A plane passing through the point (3,1,1) contains two lines whose direction ratios are 1,–2,2 and 2,3, –1 respectively. If this plane also passes through the point `(alpha, –3,5)` , then `alpha` is equal to:

To solve the problem step by step, we need to find the value of \( \alpha \) such that the point \( (\alpha, -3, 5) \) lies on the plane defined by the given conditions. ### Step 1: Identify the plane equation The plane passes through the point \( (3, 1, 1) \) and contains two lines with direction ratios \( (1, -2, 2) \) and \( (2, 3, -1) \). The normal vector to the plane can be found by taking the cross product of the direction ratios of the two lines.

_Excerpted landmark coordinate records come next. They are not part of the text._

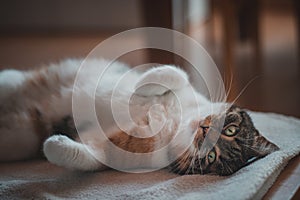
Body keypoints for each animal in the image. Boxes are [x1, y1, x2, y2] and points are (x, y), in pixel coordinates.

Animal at [0, 58, 278, 176]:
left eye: (212, 157)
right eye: (230, 130)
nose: (204, 129)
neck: (176, 123)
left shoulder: (114, 150)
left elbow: (89, 158)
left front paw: (54, 144)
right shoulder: (185, 87)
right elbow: (176, 73)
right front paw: (142, 86)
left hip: (19, 138)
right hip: (24, 81)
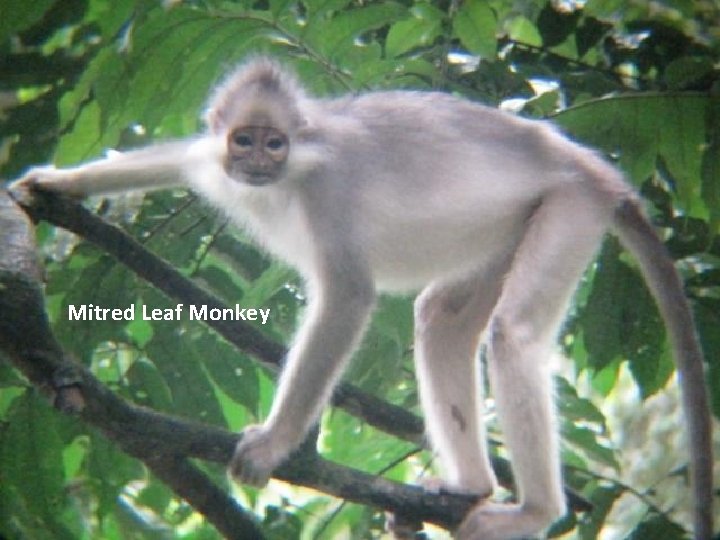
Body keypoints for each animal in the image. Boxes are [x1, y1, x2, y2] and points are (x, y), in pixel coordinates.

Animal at [8, 57, 712, 536]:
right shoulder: (207, 157)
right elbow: (155, 160)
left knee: (512, 333)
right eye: (245, 140)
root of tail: (597, 170)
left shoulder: (329, 190)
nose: (257, 162)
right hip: (513, 225)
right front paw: (53, 183)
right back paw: (472, 485)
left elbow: (348, 296)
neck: (283, 179)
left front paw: (277, 441)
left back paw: (534, 511)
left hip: (570, 206)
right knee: (439, 321)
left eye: (275, 143)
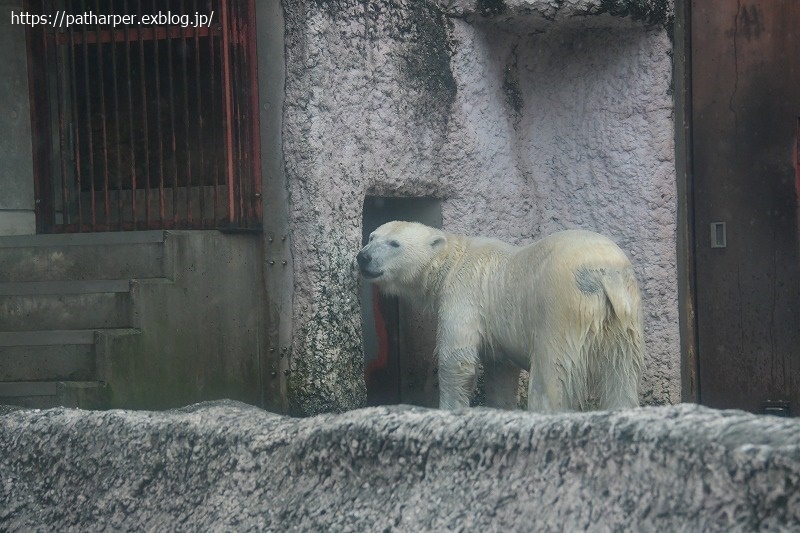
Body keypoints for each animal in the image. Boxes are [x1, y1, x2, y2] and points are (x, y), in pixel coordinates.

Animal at [356, 220, 644, 412]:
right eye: (371, 236)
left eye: (394, 243)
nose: (363, 257)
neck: (453, 259)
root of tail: (604, 273)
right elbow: (500, 371)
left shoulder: (464, 294)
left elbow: (457, 357)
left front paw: (450, 409)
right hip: (625, 313)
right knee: (622, 372)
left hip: (561, 308)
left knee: (551, 374)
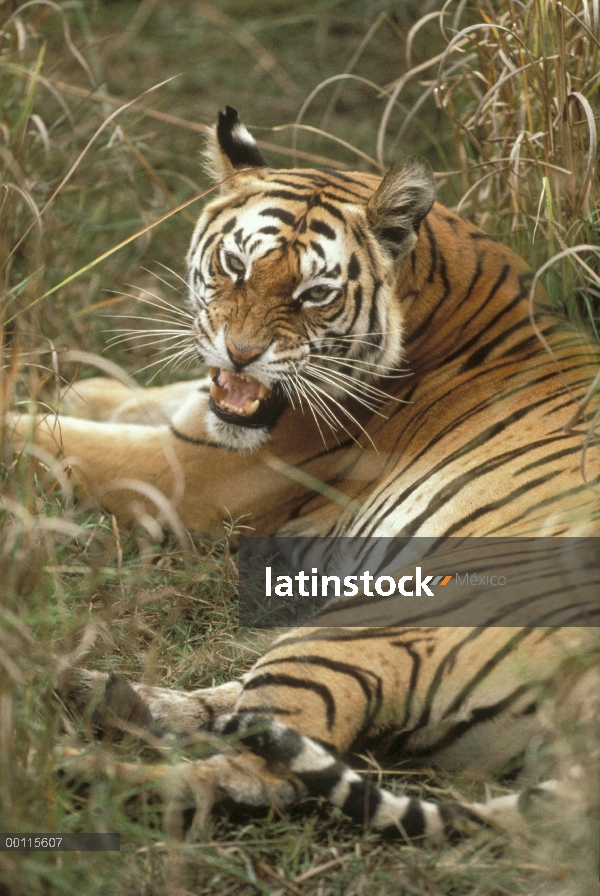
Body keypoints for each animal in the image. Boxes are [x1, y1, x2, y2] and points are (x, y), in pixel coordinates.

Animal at [9, 107, 600, 856]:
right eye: (235, 266)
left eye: (315, 294)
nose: (240, 354)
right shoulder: (196, 420)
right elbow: (105, 401)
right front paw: (62, 384)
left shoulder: (193, 475)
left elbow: (45, 439)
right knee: (240, 717)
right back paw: (96, 690)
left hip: (370, 621)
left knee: (259, 770)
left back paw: (82, 770)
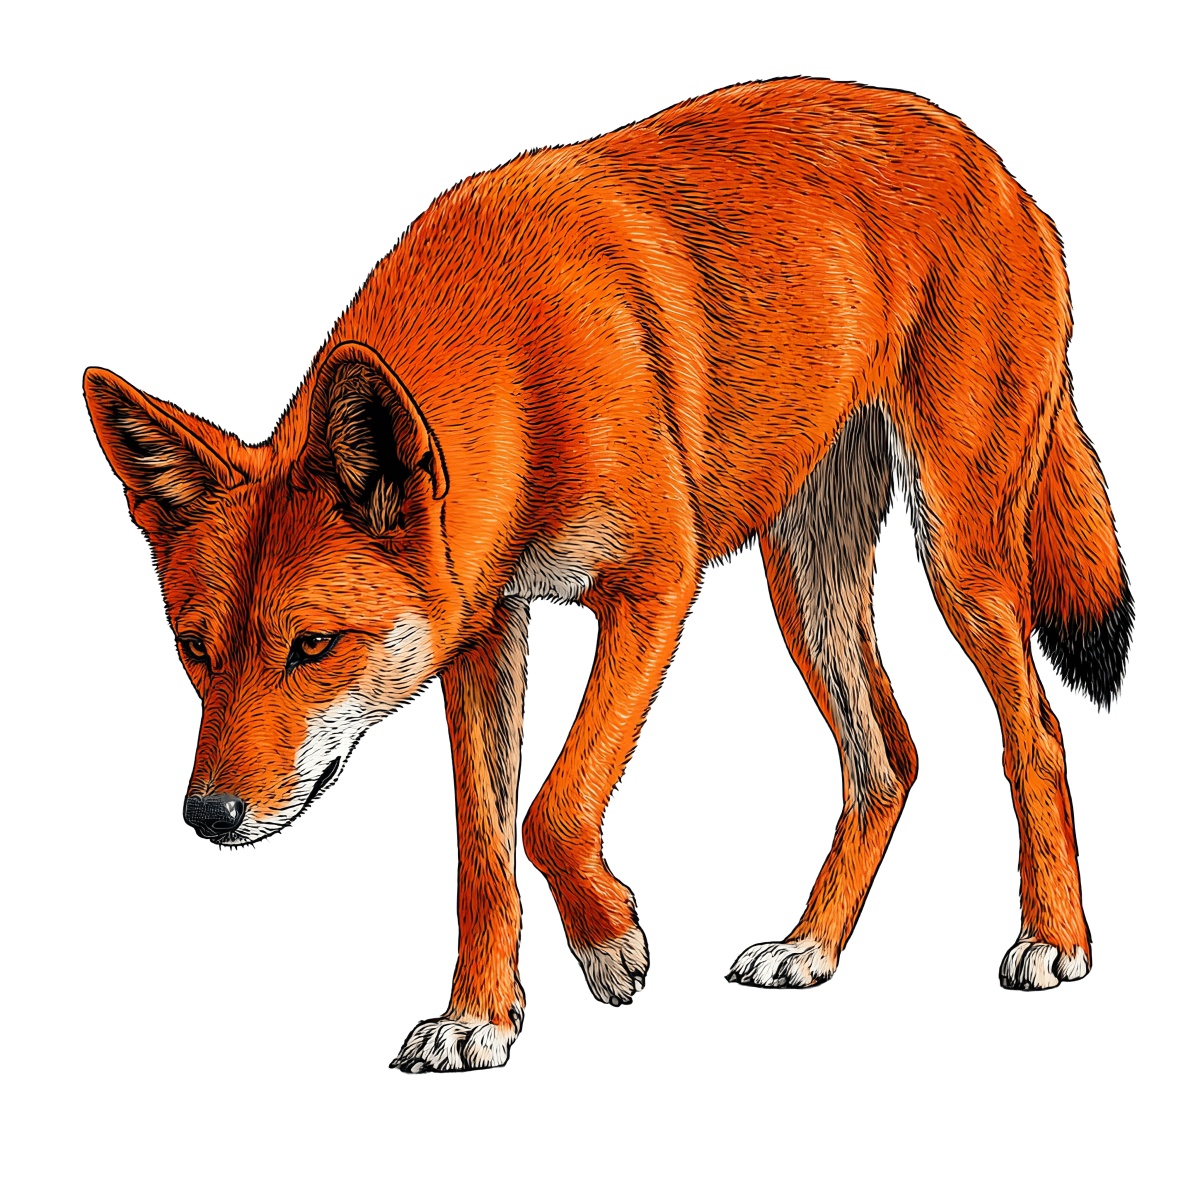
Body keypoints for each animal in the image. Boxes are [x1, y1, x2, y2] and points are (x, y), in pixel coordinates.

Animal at [84, 76, 1131, 1073]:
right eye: (194, 651)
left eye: (310, 646)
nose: (207, 815)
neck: (520, 363)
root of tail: (992, 161)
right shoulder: (484, 633)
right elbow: (483, 853)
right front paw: (480, 1019)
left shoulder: (654, 587)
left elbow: (552, 809)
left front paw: (610, 944)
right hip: (805, 582)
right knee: (888, 760)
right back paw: (812, 946)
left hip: (959, 559)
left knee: (1035, 732)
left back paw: (1054, 939)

Let: - \( \mathbf{d_1} = (1, -2, 2) \) - \( \mathbf{d_2} = (2, 3, -1) \) ### Step 2: Calculate the cross product The cross product \( \mathbf{n} = \mathbf{d_1} \times \mathbf{d_2} \) gives us the normal vector of the plane. \[ \mathbf{n} = \begin{vmatrix} \mathbf{i} & \mathbf{j} & \mathbf{k} \\ 1 & -2 & 2 \\ 2 & 3 & -1 \end{vmatrix} \] Calculating this determinant: \[ \mathbf{n} = \mathbf{i}((-2)(-1) - (2)(3)) - \mathbf{j}((1)(-1) - (2)(2)) + \mathbf{k}((1)(3) - (-2)(2)) \] \[ = \mathbf{i}(2 - 6) - \mathbf{j}(-1 - 4) + \mathbf{k}(3 + 4) \] \[ = \mathbf{i}(-4) + \mathbf{j}(5) + \mathbf{k}(7) \] Thus, the normal vector \( \mathbf{n} = (-4, 5, 7) \). ### Step 3: Write the equation of the plane Using the point-normal form of the plane equation, we have: \[ -4(x - 3) + 5(y - 1) + 7(z - 1) = 0 \] Expanding this: \[ -4x + 12 + 5y - 5 + 7z - 7 = 0 \] \[ -4x + 5y + 7z = 0 \] ### Step 4: Substitute the point \( (\alpha, -3, 5) \) Now, we substitute the point \( (\alpha, -3, 5) \) into the plane equation: \[ -4(\alpha) + 5(-3) + 7(5) = 0 \] Calculating this: \[ -4\alpha - 15 + 35 = 0 \] \[ -4\alpha + 20 = 0 \] \[ -4\alpha = -20 \] \[ \alpha = 5 \] ### Conclusion The value of \( \alpha \) is \( 5 \).